ミクシィ1Q決算は上場来初の赤字に--課金、広告ともに苦戦

岩本有平 (編集部)2013年08月09日 16時33分

 ミクシィは8月9日、2014年3月期第1四半期決算(4~6月)を発表した。売上高は21億4400万円(前年同期比20.9%減)、営業利益は8400万円の赤字(前年同期は8億8900万円)、経常利益は1億9300万円の赤字(同8億7100万円)。純利益は2億5300万円の赤字(同5億6200万円)。上場来初となる赤字決算となった。


ミクシィ代表取締役社長の朝倉祐介氏
  • スマホMAUの推移

  • 主要サービスをアプリ化する

 スマートフォンシフトに伴う環境変化によって広告売上が大幅に減少したほか、スマートフォン向けの「mixiゲーム」の立ち上がりが遅れたという。通期の業績予測には変更はない。同社が重要なKPIと説明する「ミクシィグループスマホMAU」(ミクシィグループが提供するスマートフォンアプリおよび、スマートフォン向けのウェブサービス「mixi Touch」の月間ログインユーザー数積算数)は、6月時点で795万人。3月の993万人以降、減少傾向にある。
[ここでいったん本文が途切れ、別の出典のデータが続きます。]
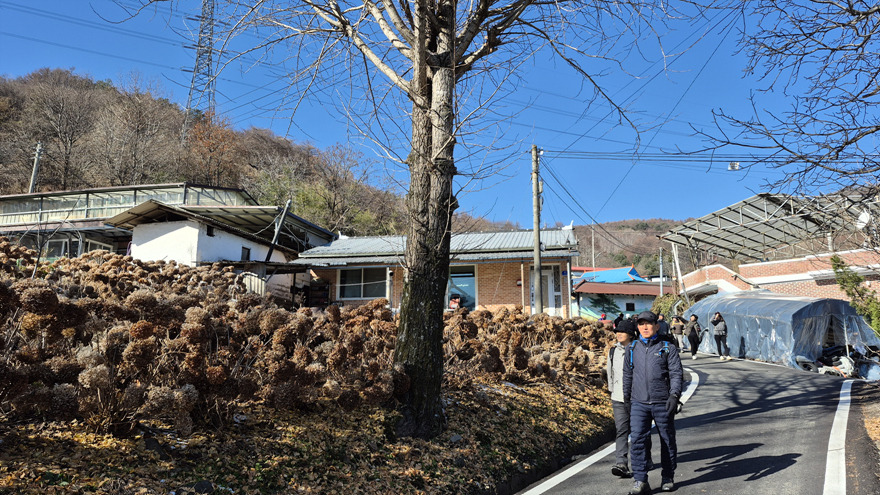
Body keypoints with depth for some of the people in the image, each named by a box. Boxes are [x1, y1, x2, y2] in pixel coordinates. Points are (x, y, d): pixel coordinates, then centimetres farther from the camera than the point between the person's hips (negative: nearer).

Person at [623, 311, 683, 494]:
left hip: (662, 403, -1)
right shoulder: (632, 349, 9)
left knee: (667, 441, 10)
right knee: (637, 439, -10)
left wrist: (674, 395, -19)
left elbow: (676, 373, -6)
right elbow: (627, 374, 18)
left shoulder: (668, 348, 1)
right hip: (639, 403, 2)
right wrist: (626, 397, 20)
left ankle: (668, 478, 26)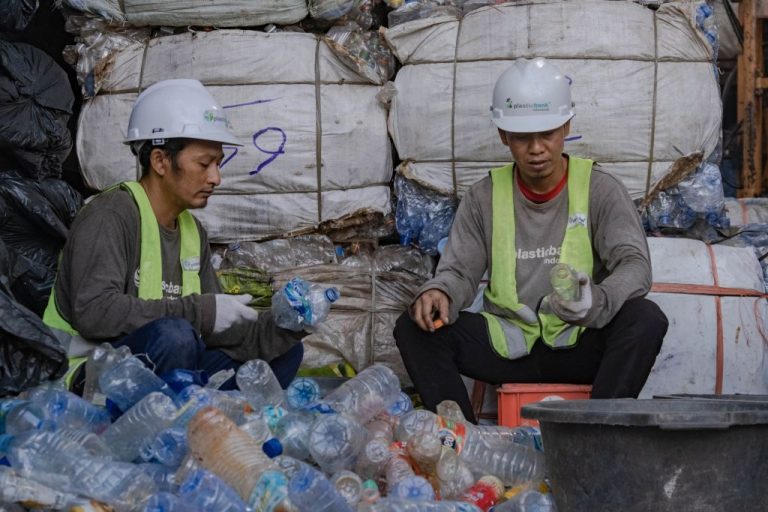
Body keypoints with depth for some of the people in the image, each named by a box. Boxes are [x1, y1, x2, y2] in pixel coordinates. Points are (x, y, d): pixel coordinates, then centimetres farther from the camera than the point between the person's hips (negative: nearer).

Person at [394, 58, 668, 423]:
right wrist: (439, 292, -23)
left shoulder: (599, 189, 0)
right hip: (509, 346, 2)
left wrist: (597, 302, -36)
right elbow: (460, 271, 4)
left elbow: (635, 263, -12)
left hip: (580, 344, -2)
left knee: (646, 319, -31)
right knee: (414, 327, -19)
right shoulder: (484, 198, 8)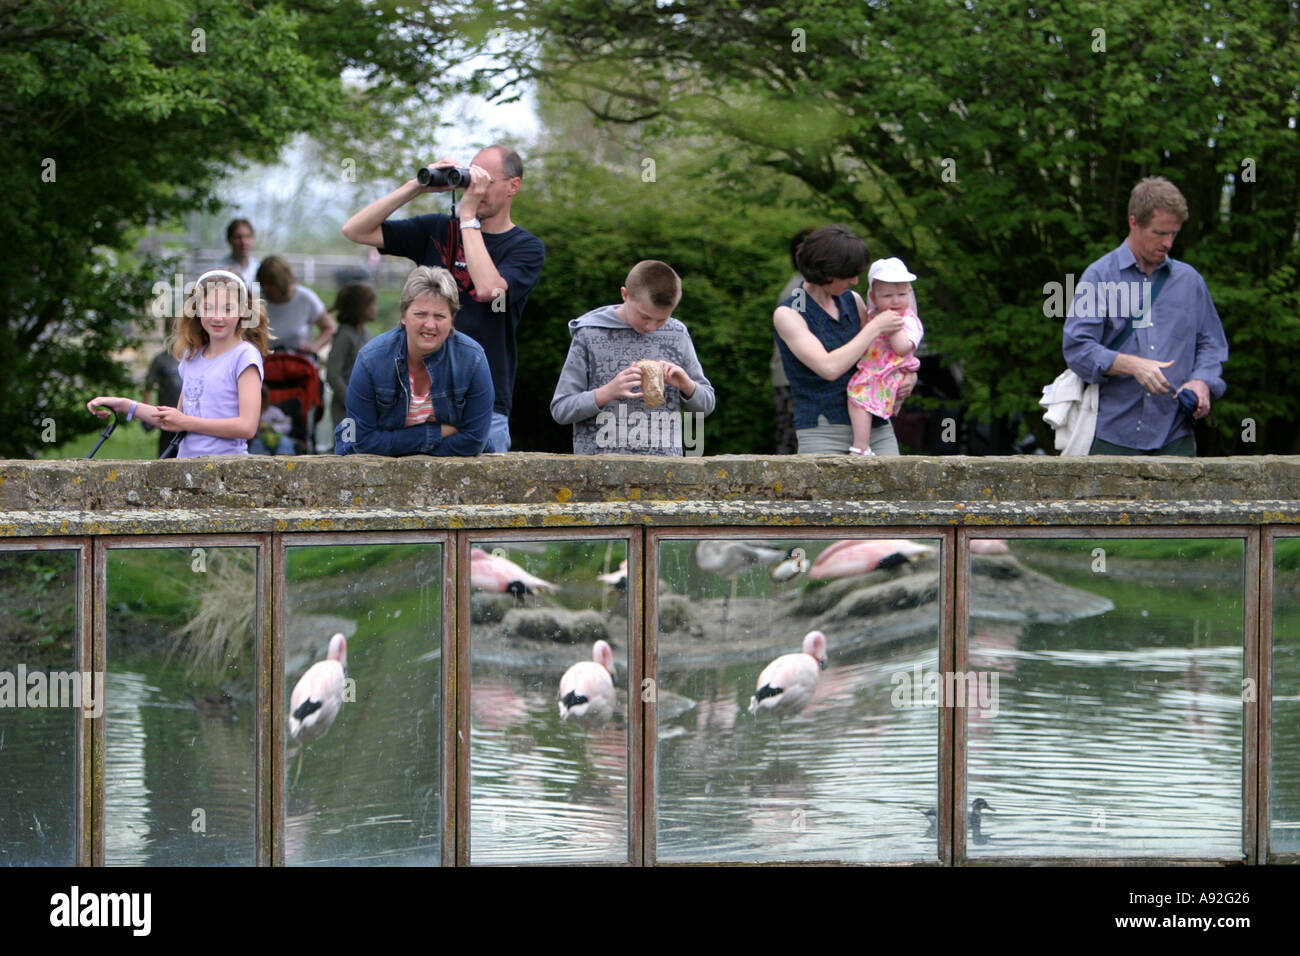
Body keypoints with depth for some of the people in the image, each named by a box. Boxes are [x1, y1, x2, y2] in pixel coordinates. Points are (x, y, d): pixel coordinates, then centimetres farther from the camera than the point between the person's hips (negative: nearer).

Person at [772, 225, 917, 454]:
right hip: (823, 433, -5)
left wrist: (909, 375, 0)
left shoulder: (852, 301, 11)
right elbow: (829, 368, -19)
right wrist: (876, 327, -13)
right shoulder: (787, 315, -6)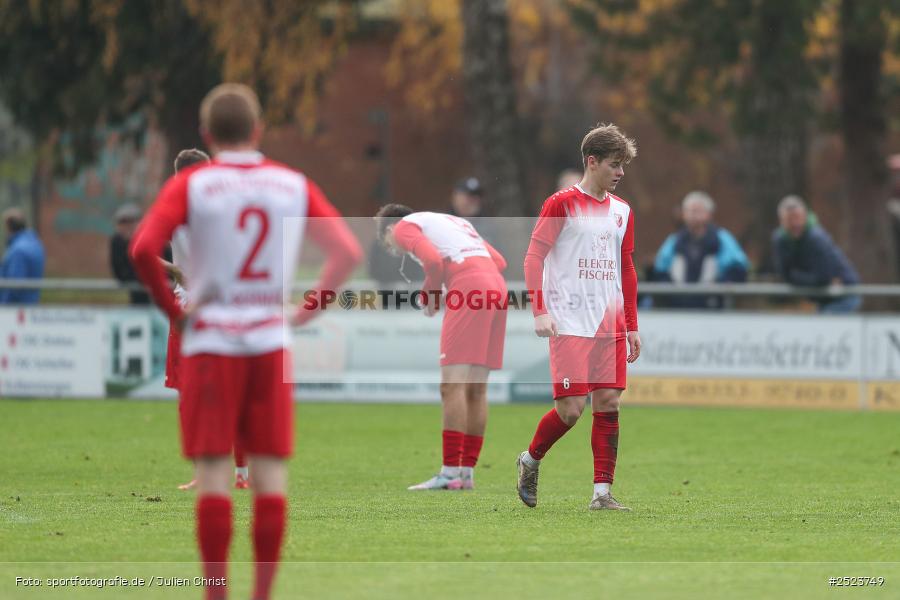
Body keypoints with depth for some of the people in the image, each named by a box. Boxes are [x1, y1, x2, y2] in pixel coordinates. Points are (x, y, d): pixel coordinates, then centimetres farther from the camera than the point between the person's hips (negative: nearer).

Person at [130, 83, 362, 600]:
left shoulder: (191, 185, -2)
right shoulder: (294, 185, 6)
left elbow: (144, 249, -15)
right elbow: (349, 253, 4)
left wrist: (173, 308, -4)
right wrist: (307, 312, 8)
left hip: (210, 342, -2)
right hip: (271, 342, 2)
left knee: (213, 470, 0)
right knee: (270, 469, 4)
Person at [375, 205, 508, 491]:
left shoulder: (404, 226, 10)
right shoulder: (455, 222, 33)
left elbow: (433, 260, -10)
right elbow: (499, 261, 24)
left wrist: (429, 295, 7)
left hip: (468, 285, -8)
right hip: (497, 285, 8)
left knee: (452, 384, -10)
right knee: (476, 389, 9)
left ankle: (450, 473, -15)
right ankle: (467, 472, 9)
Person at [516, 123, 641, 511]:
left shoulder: (622, 211, 14)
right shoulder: (562, 204, -4)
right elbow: (533, 257, -6)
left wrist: (631, 325, 16)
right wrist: (539, 311, -16)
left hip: (609, 323, 6)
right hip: (569, 322, -6)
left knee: (608, 403, -1)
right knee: (571, 408, -10)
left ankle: (602, 492, 1)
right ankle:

 セグメント別の売上高を見ると、フィーチャーフォン向けのゲーム事業の減少傾向が進んだほか、ディー・エヌ・エー(DeNA)とともに手掛けるスマートフォン向けゲームについても立ち上がりが遅れた結果、課金売上は14億400万円(前四半期は15億3300万円)となった。

 また、デバイスの環境がPC、フィーチャーフォンからスマートフォンの移行が進んだほか、ゲーム事業のリニューアルに伴った自社広告の出稿を増やした結果、広告の売上高は4億72万円(同8億5600万円)となった。ミクシィ取締役最高財務責任者の荻野泰弘氏は、広告事業の売上について「もともと5億円程度を予想していた」と説明するが、前期比の約45%減となっており、厳しい業績となっている。

 今回の赤字決算に伴い、中国・上海の開発拠点を閉鎖するなど、コスト構造の見直しを進める。

 就任後初となる決算説明会に臨んだミクシィ代表取締役社長の朝倉祐介氏。今回の業績について、「想定していたが、決してよい状態でない。だが、歩みを止めてはいけない。絞るところは絞り、投資するところは投資する。メリハリのきいた意思決定をやっていく」と語る。

 朝倉氏は(1)アクティブユーザー増加、(2)収益拡大――の2つのテーマで再成長に向けた取り組みを説明する。

 まず、アクティブユーザーの増加に向け、コミュニティ、ニュース、日記、メッセージといった主要サービスと連携するスマートフォンを今月中にも提供。さらに、SNS「mixi」とのID連携を前提としないスマートフォン向けのゲームアプリなどを提供していくという。「4倍に増やす」と明言しているスマートフォンエンジニアの比率は、全体の8.8%から44.0%まで拡大したという。

 収益の拡大に向けては、スマートフォン版mixiゲームでDeNAとの連携を強化。タイトルを拡充するほか、mixi Touch向けも着せかえを7月末に展開。さらにmixi日記を製本する「mixiダイアリーブック」を今秋提供する。mixiダイアリーブックについては、当初予定の500人の38倍にもなる1万9000人が申し込んだ。そのほか個人間取引を進める「mixiマイ取引」も7月に提供している。

 また、リサーチ事業の「mixi research」、スマートフォン向けポイントサービスの「モラッポ」などは、mixiの既存資産を生かしてサービスをさらに拡大していく。

 投資事業も強化する。7月に設立したアイ・マーキュリーキャピタルはすでにスタディプラスとREVENTIVEの2社に投資しているが、今後もベンチャー投資を予定している。

 また、新規事業に向けた社内公募制度「イノベーションセンター」を通じてのサービス開発も進める。既報の通り、フォトブック作成サービスの「ノハナ」については、9月に子会社化する予定だ。